The designer created the game as a sort of love-letter to old school games, thinking that modern games had gotten a bit easy. And I agree, and these things led me to play this game. However, the way in which the developer seems to be nostalgic for old games seems centered around the utterly personal logic often present in old games. Games that required a guide, or a ton of trial and error. Clues that reveal so very little, or require a lot of note taking. Sensing early on that this was going to be the case, I kept my own file where I transcribed all the many messages I came across. This proved helpful, and was indeed a reminder of decades gone by, when I did similar. But there are so many of those kinds of messages, and often their clues are just vaguerequiring you to carefully look at background details and so on.
There is a lot of back tracking involved in this game, and normally that's not a bad thing. But it's mixed with a format that is partially open-ended. At any given time, there are usually 2-3 different things you can be trying to do. It doesn't require that you move through it in a linear way. These things add up to problems.
The main issue becomes this: if you don't play this game consistently until you are finished, you will totally forget what you were up to, where you needed to go, what entrances you'd encountered in the past that you hadn't yet explored, and so on. I played this game during a pretty busy period of my life, where I was away from it for weeks at a time. Each time, I had to dig through a guide to find out where I was and remind myself what I was up to next.
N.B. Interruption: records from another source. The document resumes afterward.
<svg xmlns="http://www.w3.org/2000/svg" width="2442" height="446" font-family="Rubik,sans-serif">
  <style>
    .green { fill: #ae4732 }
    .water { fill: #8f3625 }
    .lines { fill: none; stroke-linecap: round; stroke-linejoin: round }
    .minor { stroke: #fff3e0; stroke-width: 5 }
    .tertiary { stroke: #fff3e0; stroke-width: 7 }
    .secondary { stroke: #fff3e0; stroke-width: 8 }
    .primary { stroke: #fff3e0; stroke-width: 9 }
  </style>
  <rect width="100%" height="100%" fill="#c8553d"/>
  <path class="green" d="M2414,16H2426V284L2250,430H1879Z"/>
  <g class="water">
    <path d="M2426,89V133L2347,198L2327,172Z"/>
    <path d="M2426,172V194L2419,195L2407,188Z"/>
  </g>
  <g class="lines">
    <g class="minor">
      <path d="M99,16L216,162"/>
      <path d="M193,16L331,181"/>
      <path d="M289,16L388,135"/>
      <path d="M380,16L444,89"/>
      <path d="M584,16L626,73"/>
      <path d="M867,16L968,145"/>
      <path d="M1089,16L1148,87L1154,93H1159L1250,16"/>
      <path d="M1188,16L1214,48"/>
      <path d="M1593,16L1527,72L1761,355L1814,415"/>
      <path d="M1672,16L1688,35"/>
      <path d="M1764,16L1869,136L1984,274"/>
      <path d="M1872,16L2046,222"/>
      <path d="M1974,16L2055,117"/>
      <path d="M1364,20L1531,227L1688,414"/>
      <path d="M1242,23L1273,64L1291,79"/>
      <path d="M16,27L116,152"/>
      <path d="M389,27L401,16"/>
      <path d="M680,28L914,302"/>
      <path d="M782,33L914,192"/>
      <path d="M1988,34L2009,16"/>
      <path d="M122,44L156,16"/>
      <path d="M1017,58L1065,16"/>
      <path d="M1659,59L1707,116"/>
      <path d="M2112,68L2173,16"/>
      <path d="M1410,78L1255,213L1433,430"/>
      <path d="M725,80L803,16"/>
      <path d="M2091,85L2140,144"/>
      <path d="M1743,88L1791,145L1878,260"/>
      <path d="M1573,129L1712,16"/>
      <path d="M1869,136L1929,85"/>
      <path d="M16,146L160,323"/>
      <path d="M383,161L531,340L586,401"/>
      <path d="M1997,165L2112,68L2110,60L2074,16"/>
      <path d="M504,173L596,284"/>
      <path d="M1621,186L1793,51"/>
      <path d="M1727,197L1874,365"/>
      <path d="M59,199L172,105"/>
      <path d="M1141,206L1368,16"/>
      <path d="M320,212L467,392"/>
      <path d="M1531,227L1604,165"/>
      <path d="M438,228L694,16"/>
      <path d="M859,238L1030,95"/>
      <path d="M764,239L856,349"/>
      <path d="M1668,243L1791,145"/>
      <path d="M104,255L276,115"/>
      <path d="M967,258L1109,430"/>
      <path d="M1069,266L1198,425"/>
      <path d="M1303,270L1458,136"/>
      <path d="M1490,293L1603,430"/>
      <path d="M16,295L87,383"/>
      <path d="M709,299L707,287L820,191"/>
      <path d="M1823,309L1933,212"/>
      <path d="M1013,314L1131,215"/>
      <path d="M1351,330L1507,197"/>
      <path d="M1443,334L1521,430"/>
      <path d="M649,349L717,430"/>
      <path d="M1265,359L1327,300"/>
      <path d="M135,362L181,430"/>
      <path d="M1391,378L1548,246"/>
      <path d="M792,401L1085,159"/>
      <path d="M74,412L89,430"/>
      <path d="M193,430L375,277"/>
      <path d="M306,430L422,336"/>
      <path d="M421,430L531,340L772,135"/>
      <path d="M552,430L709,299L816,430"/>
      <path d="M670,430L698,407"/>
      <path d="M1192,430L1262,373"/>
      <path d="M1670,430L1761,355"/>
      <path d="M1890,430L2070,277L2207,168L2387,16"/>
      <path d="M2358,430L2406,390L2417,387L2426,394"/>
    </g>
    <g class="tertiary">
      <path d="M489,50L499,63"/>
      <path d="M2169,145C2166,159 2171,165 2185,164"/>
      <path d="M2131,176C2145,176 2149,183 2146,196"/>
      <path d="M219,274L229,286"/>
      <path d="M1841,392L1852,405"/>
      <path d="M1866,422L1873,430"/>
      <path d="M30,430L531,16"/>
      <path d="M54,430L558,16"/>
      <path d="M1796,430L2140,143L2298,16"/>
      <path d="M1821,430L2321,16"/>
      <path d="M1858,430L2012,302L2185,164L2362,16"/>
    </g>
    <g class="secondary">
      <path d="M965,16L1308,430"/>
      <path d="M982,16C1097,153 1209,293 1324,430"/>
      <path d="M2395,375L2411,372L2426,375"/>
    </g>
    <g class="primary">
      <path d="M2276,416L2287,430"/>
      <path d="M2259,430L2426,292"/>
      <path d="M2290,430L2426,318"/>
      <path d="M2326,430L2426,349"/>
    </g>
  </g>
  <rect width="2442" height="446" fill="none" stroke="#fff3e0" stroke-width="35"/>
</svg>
Of course, since the game isn't entirely linear, this made even hunting a guide for info difficult: did that, didn't do that, but did do that, so what am I doing now?
It resulted in a game where I would return to it, check the guide, find a portion I hadn't done or explored, and head there, figuring things out on my own until I was stuck. Which was often. You didn't attempt to walk into a random wall? Can't proceed in the game. You miss major power-ups because you didn't strike that random rock with your weapon to break it. Entire areas become giant question marks. I'm sure there are those who finished this game without ever using a guide: congratulations, you're pretty hard core. But it became impossible for me, to the point where it became a chore to look through the guide to find out what I was doing, what I had done, so I could continue. The game play part of this game was completely covered over, with few in-game prompts and far too large of a game to just power it on and wander around trying to see what hadn't been done yet, which could take half to an hour if you did it organically. And then it might be time to stop playing.
And of course, I grew up playing games through the 1980's. I'm no stranger to these types of games. But it was the sheer size and number of barely hinted-at puzzles that made this game over done compared to those old classics. I'm no stranger to odd logic, but a tough game might just have a couple of areas like that. This was overwhelming.
That said, the exploration aspects were fun, the controls decent, and fighting bosses and creatures was great. The upgrades were interesting (though some of them were equally impossible to figure out how to combine and use without a guide). There is a lot of good game here, but it's overshadowed for me by the unnecessary obtuseness.
**Final Thoughts- Be prepared for a very long game with lots of frustration without a guide, or to play with guide beside you. And play it consistently, or don't bother.